◆ Requirement ◆
Exactly as written, return the entries below, minus any pictures.

---- Data provided

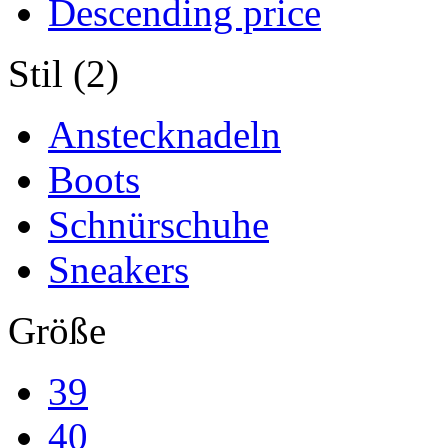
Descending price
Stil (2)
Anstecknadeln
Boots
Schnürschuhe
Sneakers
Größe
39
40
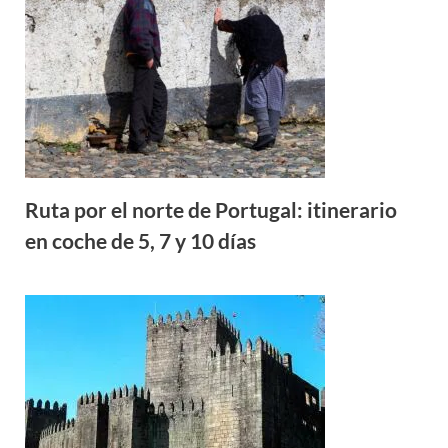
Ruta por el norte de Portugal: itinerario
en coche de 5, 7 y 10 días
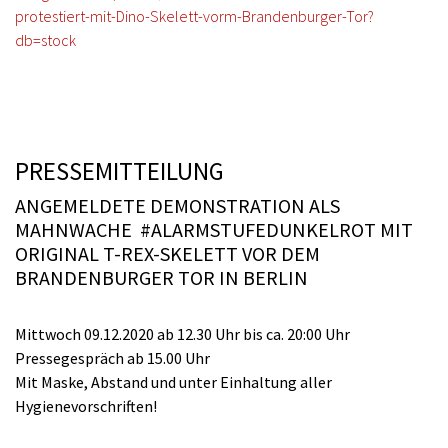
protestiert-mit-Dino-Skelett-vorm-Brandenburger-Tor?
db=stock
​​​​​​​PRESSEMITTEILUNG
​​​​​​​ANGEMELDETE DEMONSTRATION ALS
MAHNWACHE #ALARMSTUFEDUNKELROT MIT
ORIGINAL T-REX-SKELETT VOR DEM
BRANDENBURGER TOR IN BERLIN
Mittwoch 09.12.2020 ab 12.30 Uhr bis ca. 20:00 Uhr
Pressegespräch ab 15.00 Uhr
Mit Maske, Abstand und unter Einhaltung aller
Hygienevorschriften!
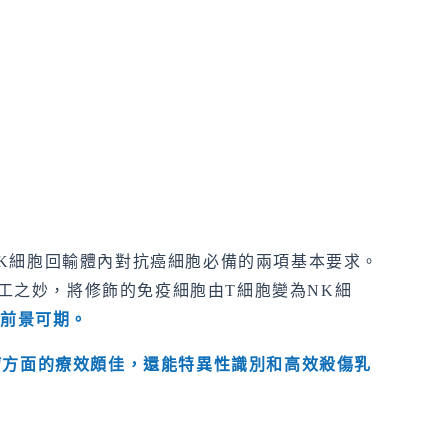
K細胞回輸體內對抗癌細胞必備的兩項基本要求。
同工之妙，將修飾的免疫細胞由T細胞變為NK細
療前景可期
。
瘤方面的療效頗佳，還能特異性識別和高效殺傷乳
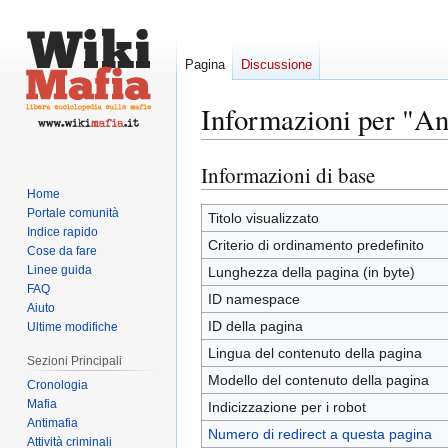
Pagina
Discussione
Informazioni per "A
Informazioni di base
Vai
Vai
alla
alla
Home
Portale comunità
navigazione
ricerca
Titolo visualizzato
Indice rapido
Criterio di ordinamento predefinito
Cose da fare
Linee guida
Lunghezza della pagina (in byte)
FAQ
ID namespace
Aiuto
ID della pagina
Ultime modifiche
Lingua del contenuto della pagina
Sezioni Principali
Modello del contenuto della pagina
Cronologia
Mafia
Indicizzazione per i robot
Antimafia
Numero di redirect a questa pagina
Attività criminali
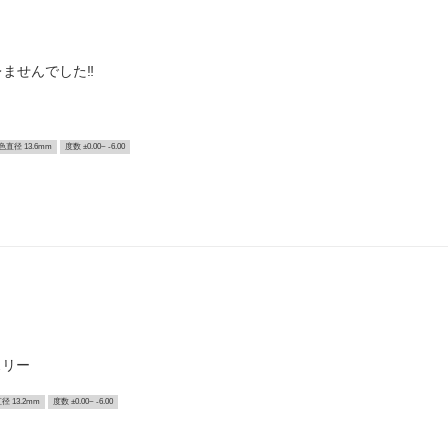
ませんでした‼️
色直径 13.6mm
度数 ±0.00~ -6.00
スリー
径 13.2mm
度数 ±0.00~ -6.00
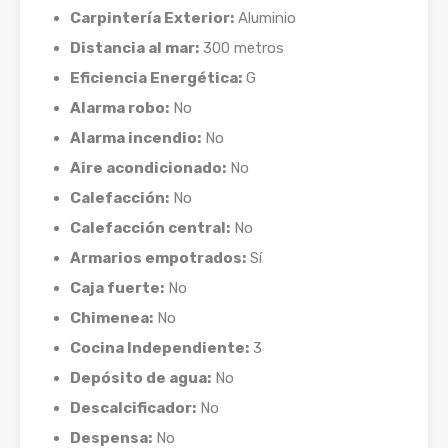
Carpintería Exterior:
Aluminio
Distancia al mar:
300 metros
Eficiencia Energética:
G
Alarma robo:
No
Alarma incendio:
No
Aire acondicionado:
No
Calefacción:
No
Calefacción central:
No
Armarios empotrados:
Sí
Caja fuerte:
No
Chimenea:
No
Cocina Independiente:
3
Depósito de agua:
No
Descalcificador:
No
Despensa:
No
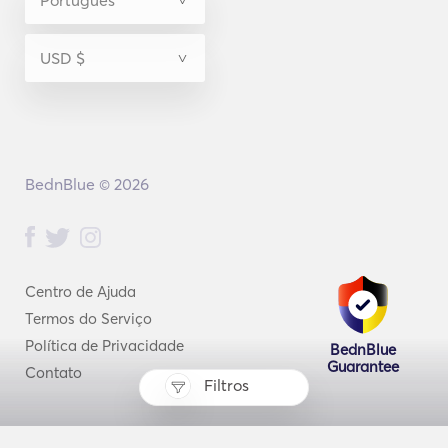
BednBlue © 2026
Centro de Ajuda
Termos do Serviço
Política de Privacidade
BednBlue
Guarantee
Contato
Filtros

--------

◆ Expected answer ◆
Descending price
Stil (2)
Anstecknadeln
Boots
Schnürschuhe
Sneakers
Größe
39
40
Ruta por el norte de Portugal: itinerario
en coche de 5, 7 y 10 días
protestiert-mit-Dino-Skelett-vorm-Brandenburger-Tor?
db=stock
​​​​​​​PRESSEMITTEILUNG
​​​​​​​ANGEMELDETE DEMONSTRATION ALS
MAHNWACHE #ALARMSTUFEDUNKELROT MIT
ORIGINAL T-REX-SKELETT VOR DEM
BRANDENBURGER TOR IN BERLIN
Mittwoch 09.12.2020 ab 12.30 Uhr bis ca. 20:00 Uhr
Pressegespräch ab 15.00 Uhr
Mit Maske, Abstand und unter Einhaltung aller
Hygienevorschriften!
K細胞回輸體內對抗癌細胞必備的兩項基本要求。
同工之妙，將修飾的免疫細胞由T細胞變為NK細
療前景可期
。
瘤方面的療效頗佳，還能特異性識別和高效殺傷乳
Pagina
Discussione
Informazioni per "A
Informazioni di base
Vai
Vai
alla
alla
Home
Portale comunità
navigazione
ricerca
Titolo visualizzato
Indice rapido
Criterio di ordinamento predefinito
Cose da fare
Linee guida
Lunghezza della pagina (in byte)
FAQ
ID namespace
Aiuto
ID della pagina
Ultime modifiche
Lingua del contenuto della pagina
Sezioni Principali
Modello del contenuto della pagina
Cronologia
Mafia
Indicizzazione per i robot
Antimafia
Numero di redirect a questa pagina
Attività criminali
ませんでした‼️
色直径 13.6mm
度数 ±0.00~ -6.00
スリー
径 13.2mm
度数 ±0.00~ -6.00
Carpintería Exterior:
Aluminio
Distancia al mar:
300 metros
Eficiencia Energética:
G
Alarma robo:
No
Alarma incendio:
No
Aire acondicionado:
No
Calefacción:
No
Calefacción central:
No
Armarios empotrados:
Sí
Caja fuerte:
No
Chimenea:
No
Cocina Independiente:
3
Depósito de agua:
No
Descalcificador:
No
Despensa:
No
BednBlue © 2026
Centro de Ajuda
Termos do Serviço
Política de Privacidade
BednBlue
Guarantee
Contato
Filtros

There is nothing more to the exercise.